EU officials are urging Pristina to boost reform progress in order to establish a stabilisation and accession agreement with the Union.
By Muhamet Brajshori for Southeast European Times in Pristina -- 12/03/13
EU Commission President Jose Manuel Barroso (right) encouraged Kosovo Prime Minster Hashim Thaci to accelerate reforms. [AFP]
Pristina is expecting to get approval before the end of June to begin negotiations with the EU Commission on a stabilisation and accession agreement that would mark the first agreement between Kosovo and the EU and a milestone in the country's European integration efforts.
EU Commission President Jose Manuel Barroso said now is the time for Kosovo to accelerate the pace of reforms, which will lead to a decision on opening negotiations on the agreement.
"The European Commission is committed to issuing negotiating directives for an agreement with Kosovo this spring provided Kosovo makes further essential progress on the remaining priorities identified in last year's feasibility study," Barroso said.

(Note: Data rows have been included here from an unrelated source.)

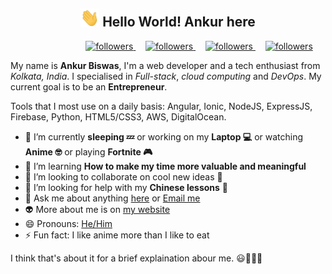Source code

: <div align="center">
	<h2>
		<img src="https://github.com/iAnkurBiswas/iAnkurBiswas/blob/main/assets/Hi.gif" width="30px">
		Hello World! Ankur here
	</h2>
	<p align="center"> 
		<a href="https://twitter.com/iAnkurBiswas" style="margin-left: 100px">
			<img alt="followers" title="Follow me on Twitter" src="https://image.flaticon.com/icons/png/128/1384/1384033.png" width="30px" />
		</a>
		&nbsp;&nbsp;&nbsp;
		<a href="https://instagram.com/iAnkurBiswas">
			<img alt="followers" title="Follow me on Instagram" src="https://image.flaticon.com/icons/png/512/1384/1384031.png" width="30px" />
		</a>
		&nbsp;&nbsp;&nbsp;
		<a href="https://www.linkedin.com/in/iankurbiswas/">
			<img alt="followers" title="Follow me on LinkedIn" src="https://image.flaticon.com/icons/png/128/1384/1384030.png" width="30px" />
		</a>
		&nbsp;&nbsp;&nbsp;
		<a href="https://github.com/iAnkurBiswas">
			<img alt="followers" title="Follow me on Github" src="https://image.flaticon.com/icons/png/512/25/25657.png" width="30px" />
		</a>
	</p>
</div>

My name is **Ankur Biswas**, I'm a web developer and a tech enthusiast from *Kolkata, India*. I specialised in *Full-stack*, *cloud computing* and *DevOps*. My current goal is to be an **Entrepreneur**.

Tools that I most use on a daily basis: Angular, Ionic, NodeJS, ExpressJS, Firebase, Python, HTML5/CSS3, AWS, DigitalOcean.

- 🔭 I’m currently **sleeping 💤** or working on my **Laptop 💻** or watching **Anime 🤓** or playing **Fortnite 🎮**
- 🌱 I’m learning **How to make my time more valuable and meaningful**
- 👯 I’m looking to collaborate on cool new ideas 🤩
- 🤔 I’m looking for help with my **Chinese lessons** 🥲
- 💬 Ask me about anything [here](https://github.com/iAnkurBiswas/iAnkurBiswas/issues/new) or <a href="mailto:me@iankurbiswas.com">Email me</a>
- 👽 More about me is on [my website](https://iankurbiswas.com)
- 😄 Pronouns: [He/Him](https://pronoun.is/he)
- ⚡ Fun fact: I like anime more than I like to eat

I think that's about it for a brief explaination abour me. 😃👨🏻‍💻

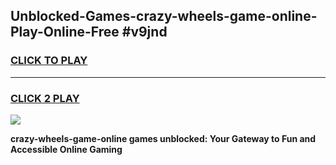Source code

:
## Unblocked-Games-crazy-wheels-game-online-Play-Online-Free #v9jnd
<h3>
<a href="https://us.freeplayer.one?title=crazy-wheels-game-online&ref=10M">CLICK TO PLAY</a></h3>
<hr>

<h3>
<a href="https://us.freeplayer.one?title=crazy-wheels-game-online&ref=10M">CLICK 2 PLAY</a>
  
</h3>

<a href="https://us.freeplayer.one?title=crazy-wheels-game-online&ref=10M"><img src="https://clearcache.store/games.png"></a>


**crazy-wheels-game-online games unblocked: Your Gateway to Fun and Accessible Online Gaming**
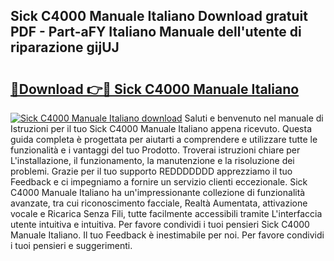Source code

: ## Sick C4000 Manuale Italiano Download gratuit PDF - Part-aFY Italiano Manuale dell'utente di riparazione gijUJ

# <h2><a href="http://dfax20.blite.top/?on=Sick+C4000+Manuale+Italiano">🔗Download 👉🔴 Sick C4000 Manuale Italiano</a></h2>

[![Sick C4000 Manuale Italiano download](https://i.imgur.com/lujVjoI.png)](http://dfax20.blite.top/?on=Sick+C4000+Manuale+Italiano)
Saluti e benvenuto nel manuale di Istruzioni per il tuo Sick C4000 Manuale Italiano appena ricevuto. Questa guida completa è progettata per aiutarti a comprendere e utilizzare tutte le funzionalità e i vantaggi del tuo Prodotto. Troverai istruzioni chiare per L'installazione, il funzionamento, la manutenzione e la risoluzione dei problemi. Grazie per il tuo supporto REDDDDDDD apprezziamo il tuo Feedback e ci impegniamo a fornire un servizio clienti eccezionale. Sick C4000 Manuale Italiano ha un'impressionante collezione di funzionalità avanzate, tra cui riconoscimento facciale, Realtà Aumentata, attivazione vocale e Ricarica Senza Fili, tutte facilmente accessibili tramite L'interfaccia utente intuitiva e intuitiva. Per favore condividi i tuoi pensieri Sick C4000 Manuale Italiano. Il tuo Feedback è inestimabile per noi. Per favore condividi i tuoi pensieri e suggerimenti.
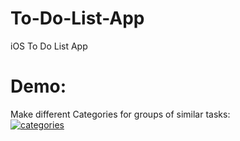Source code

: # To-Do-List-App
iOS To Do List App

# Demo:

Make different Categories for groups of similar tasks: <br/>
<a href="https://media.giphy.com/media/U6puS7iA2725hlJO3k/giphy.gif"><img src="https://media.giphy.com/media/U6puS7iA2725hlJO3k/giphy.gif" title="categories"/></a>
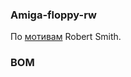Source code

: ### Amiga-floppy-rw

По [мотивам](https://amiga.robsmithdev.co.uk/) Robert Smith.

### BOM

 
[Схема]: images/Схема.png
[PCB]: images/PCB.png
[3D-PCB]: images/3D-pcb.png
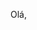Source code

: Olá,


<!--
**Italo-990/Italo-990** is a ✨ _special_ ✨ repository because its `README.md` (this file) appears on your GitHub p

- 🔭 I’m currently working on ...
- 🌱 I’m currently learning ...
- 👯 I’m looking to collaborate on ...
- 🤔 I’m looking for help with ...
- 💬 Ask me about ...
- 📫 How to reach me: ...
- 😄 Pronouns: ...
- ⚡ Fun fact: ...
-->
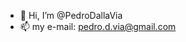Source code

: - 👋 Hi, I’m @PedroDallaVia
- 📫 my e-mail: pedro.d.via@gmail.com
<!---
PedroDallaVia/PedroDallaVia is a ✨ special ✨ repository because its `README.md` (this file) appears on your GitHub profile.
You can click the Preview link to take a look at your changes.
--->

Barroso, who met with Kosovo Prime Minister Hashim Thaçi in Brussels last month, said Kosovo has made progress on its public administration reform, the protection of minorities and rule of law, but officials still must address several trade issues required by the EU.

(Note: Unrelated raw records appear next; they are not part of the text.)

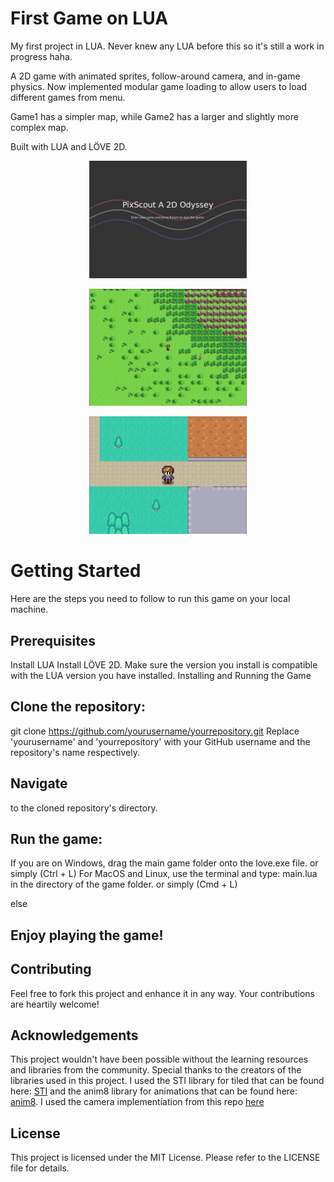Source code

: # First Game on LUA
My first project in LUA. Never knew any LUA before this so it's still a work in progress haha.

A 2D game with animated sprites, follow-around camera, and in-game physics.
Now implemented modular game loading to allow users to load different games from menu.

Game1 has a simpler map, while Game2 has a larger and slightly more complex map.

Built with LUA and LÖVE 2D.

<p align="center">
  <img src="images/readme_img_0.png" alt="Screenshot 1" width="50%" height="50%">
</p>

<p align="center">
  <img src="images/readme_img_2.png" alt="Screenshot 2" width="50%" height="50%">
</p>

<p align="center">
  <img src="images/readme_img_1.png" alt="Screenshot 2" width="50%" height="50%">
</p>

# Getting Started
Here are the steps you need to follow to run this game on your local machine.

## Prerequisites

Install LUA
Install LÖVE 2D. Make sure the version you install is compatible with the LUA version you have installed.
Installing and Running the Game

## Clone the repository:
git clone https://github.com/yourusername/yourrepository.git
Replace 'yourusername' and 'yourrepository' with your GitHub username and the repository's name respectively.

## Navigate 
to the cloned repository's directory.

## Run the game:
If you are on Windows, drag the main game folder onto the love.exe file. or simply (Ctrl + L)
For MacOS and Linux, use the terminal and type:
main.lua
in the directory of the game folder. or simply (Cmd + L)

else 

## Enjoy playing the game!

## Contributing
Feel free to fork this project and enhance it in any way. Your contributions are heartily welcome!

## Acknowledgements
This project wouldn't have been possible without the learning resources and libraries from the community. Special thanks to the creators of the libraries used in this project.
I used the STI library for tiled that can be found here: [STI](https://github.com/karai17/Simple-Tiled-Implementation/tree/master/sti)
and the anim8 library for animations that can be found here: [anim8](https://github.com/kikito/anim8). I used the camera implementiation from this repo [here](https://github.com/vrld/hump/blob/master/camera.lua)

## License
This project is licensed under the MIT License. Please refer to the LICENSE file for details.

The trade reforms include restructuring the trade and industry ministry, preparing an impact analysis on the trade aspects under the accession agreement and implementing the legal framework for the country's trade competition on external and internal markets.
Thaçi said Kosovo will work with EULEX to continue the reforms in rule of law and fighting corruption, two issues the EU considers crucial to evaluating the progress of countries seeking membership.
"We are aware that we must do more to increase public trust in institutions," Thaçi said.
Asad Gashi, a researcher at the Pristina Institute for International and European Studies, told SETimes that the government has taken action to address the trade reforms that are still pending, but the larger challenges remain rule of law and public administration.
"One of the criteria is to demonstrate a clear commitment to delivering results in the fight against organised crime and corruption, and we still have not achieved progress in this regard," he said.
Fisnik Gashi, a lecturer on EU affairs at the University College ISPE in Pristina, told SETimes that relations with the EU are influenced by Kosovo's will to implement needed reform and the division inside the EU regarding Kosovo's political status.
EU members Spain, Greece, Romania, Slovakia and Cyprus do not recognise Kosovo.
"Progress [needs to be measured] by turning the political will into concrete steps by implementing all obligations Kosovo needs to deepen relations with the EU," Gashi said.
Gashi added that Kosovo should focus on improving the efficiency of its government through reforms in public administration, rule of law and an uncompromising fight against organised crime and corruption.